• TEXT SEGMENT:
=== Section Start ===

Sunday, November 09, 2008

New Rules Have Interesting Twist

When I first heard that the entry fee for leadership hopefuls had almost doubled, it seemed a signal to discourage more people from entering the race. However, now that we see how this fee can be rebated, it seems like an excellent way to enrich the party coffers, and any serious contender should be able to put a dent in the 90 thousand. An interesting twist:
While the leadership candidate entry fee is $90,000, a candidate can get a rebate of $25,000 for each 1,000 individuals he or she signs up to the Liberal Victory Fund. The fund requires a minimum $10 monthly contribution, half to the party and half to a riding association.

The seemingly high entrance fee is offset when a candidate demonstrates the capacity fo motivate supporters. If you can sign up 2000 VF contributors, then the fee is actually less than the last leadership race. That's a steep goal, but one that potentially counters the sting of the entrance fee. Looking at it another way, a candidate only needs to average 7 VF signups per riding to get 50 grand back. All in all, a pretty fair proposition, if one is thinking of the party, as well as the leadership race.

The really encouraging part, Liberals could actually emerge from the convention with a pretty robust base level of fundraising supporters, should the candidates make these goals a priority. I suspect this new setup will apply some "peer pressure", in the sense that the frontrunners, while long on funds, will still make the VF signup a priority, lest they risk looking like frauds on the renewal rhetoric. The ability to sign up VF supporters could actually turn into a litmus test for the leadership candidates, a statement on their ability to inspire and engage Liberals, as well as bring new people into the process. A very clever idea when you think about it.

I also like the 10% tax on all donations, going directly to the party. While a timid percentage, it sends another clear signal that this leadership race mustn't hobble the party's ability to fundraise.

I have some quibbles with the overall announcement, but on the fundraising side, it would appear the party has it just about right, setting a nice tone that choosing a new captain is the least of our problems.


liberazzi said...

=== Section End ===

• EXERCISE 1: Repeat everything from "New Rules Have" down to "a riding association." in the post about the leadership entry fee, word for word.
• EXERCISE 2: In the post about the leadership entry fee, how much of the fee does a candidate get back for each 1,000 people signed up to the Liberal Victory Fund?
• EXERCISE 3: Resume the post about the leadership entry fee from its last line.

• RAW DATA:
=== Section Start ===

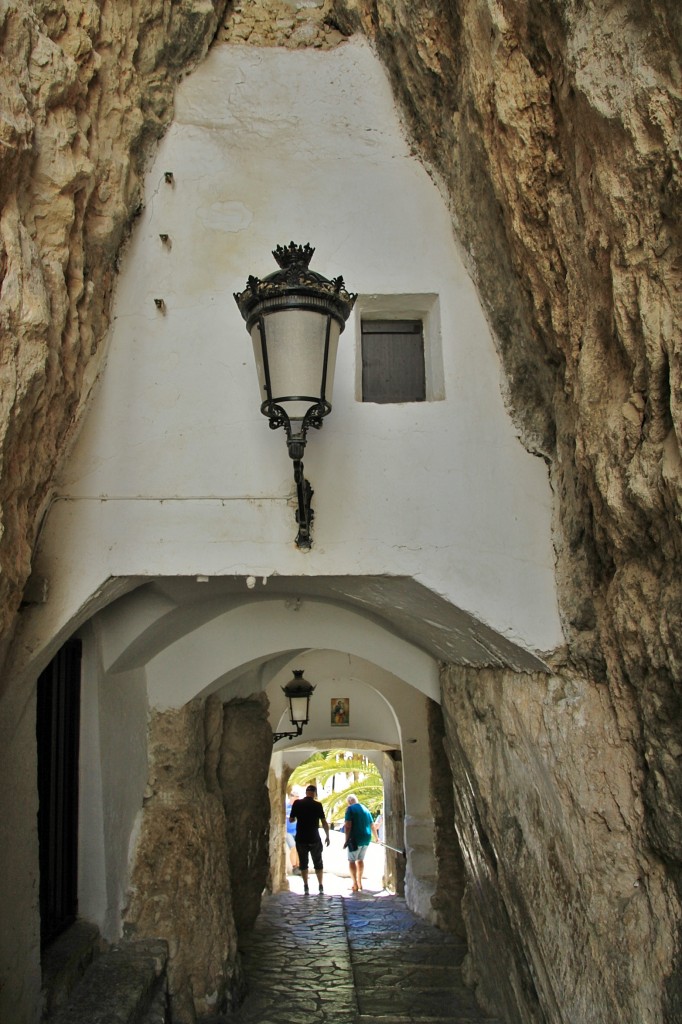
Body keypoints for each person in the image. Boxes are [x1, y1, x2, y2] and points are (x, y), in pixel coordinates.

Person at [289, 784, 330, 894]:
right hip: (314, 838)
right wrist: (327, 836)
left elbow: (291, 819)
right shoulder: (318, 805)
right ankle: (320, 885)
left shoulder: (297, 803)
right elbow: (324, 822)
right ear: (314, 794)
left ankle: (306, 886)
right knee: (318, 862)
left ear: (306, 793)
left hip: (301, 838)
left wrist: (298, 817)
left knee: (303, 863)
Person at [344, 794, 378, 892]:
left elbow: (348, 826)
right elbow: (372, 825)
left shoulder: (350, 809)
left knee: (351, 860)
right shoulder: (365, 809)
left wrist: (346, 840)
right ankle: (360, 882)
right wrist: (376, 837)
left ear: (349, 802)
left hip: (355, 838)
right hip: (366, 838)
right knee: (360, 859)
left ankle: (354, 883)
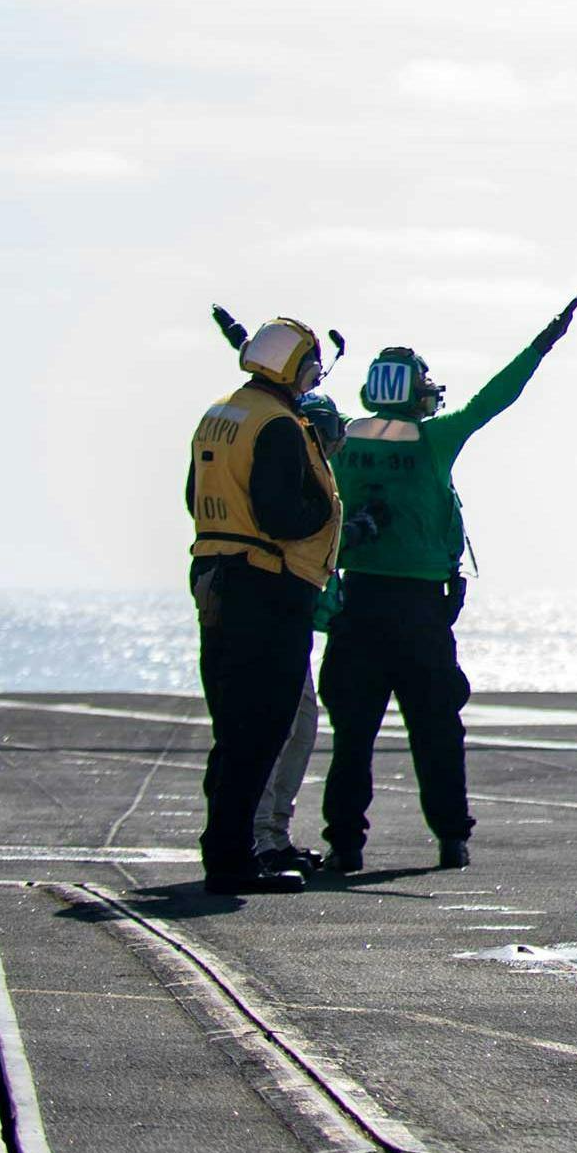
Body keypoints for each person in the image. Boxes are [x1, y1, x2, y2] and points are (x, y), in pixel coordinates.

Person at [321, 297, 577, 875]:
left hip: (356, 602)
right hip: (419, 610)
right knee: (436, 730)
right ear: (414, 392)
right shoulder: (434, 439)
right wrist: (541, 344)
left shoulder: (341, 440)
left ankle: (345, 845)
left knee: (352, 735)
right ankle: (451, 838)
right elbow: (494, 398)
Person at [184, 316, 344, 896]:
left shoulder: (221, 413)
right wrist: (324, 511)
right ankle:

=== Section End ===

• RESPONSE BOX 1:
New Rules Have Interesting Twist

When I first heard that the entry fee for leadership hopefuls had almost doubled, it seemed a signal to discourage more people from entering the race. However, now that we see how this fee can be rebated, it seems like an excellent way to enrich the party coffers, and any serious contender should be able to put a dent in the 90 thousand. An interesting twist:
While the leadership candidate entry fee is $90,000, a candidate can get a rebate of $25,000 for each 1,000 individuals he or she signs up to the Liberal Victory Fund. The fund requires a minimum $10 monthly contribution, half to the party and half to a riding association.

• RESPONSE BOX 2: $25,000

• RESPONSE BOX 3:
Yes, the executive committee and Doug Ferguson should be complimented on a job well done. The rules are fair and creative, plus they did not implement the silly no-debt motion. I am going to Vancouver regardless if I am a delegate or not and I cant wait. Plus, I am glad the fee is slightly lower at $825.

WesternGrit said...

Good post. If a candidate can't get 2000 people to join the victory fund, or come close, then they really shouldn't be leader. I've seen almost that many people at DSMs in ONE riding. I think it is a very fair proposition, and one that will help the party in the long run.

One item that will test a candidate's "grassrootyness" will be their ability to sell these VF memberships. The Victory Fund is a HUGE tool for us, and a tool that appeals to candidates that can generate interest amongst the "grass-roots" of the party. We shouldn't hear any more about the "mega-bucks" campaign, or the "old-money" campaign - rather, we'll hear about the candidate who couldn't appeal to the grassroots...

liberazzi said...

That's a good point, as it should be a basic requirement of the job whether or not you can attract new members. The ability to garner VF contributors will be a good test for the candidates.

MississaugaPeter said...

What do you think?

I continue to be impressed. It's about time he showed his teeth.

Steve V said...


Depends on the sentence ;) One thing about Kennedy, he's completely authentic on renewal.


I agree, the VF is a litmus test for the leadership contenders. The real grassroots part, it isn't measured by total donations, but by numbers, which means big donors have no more weight than small donors. Plus, to be a VF contributor, it's not exactly a massive commitment, which means, again, nobody is excluded.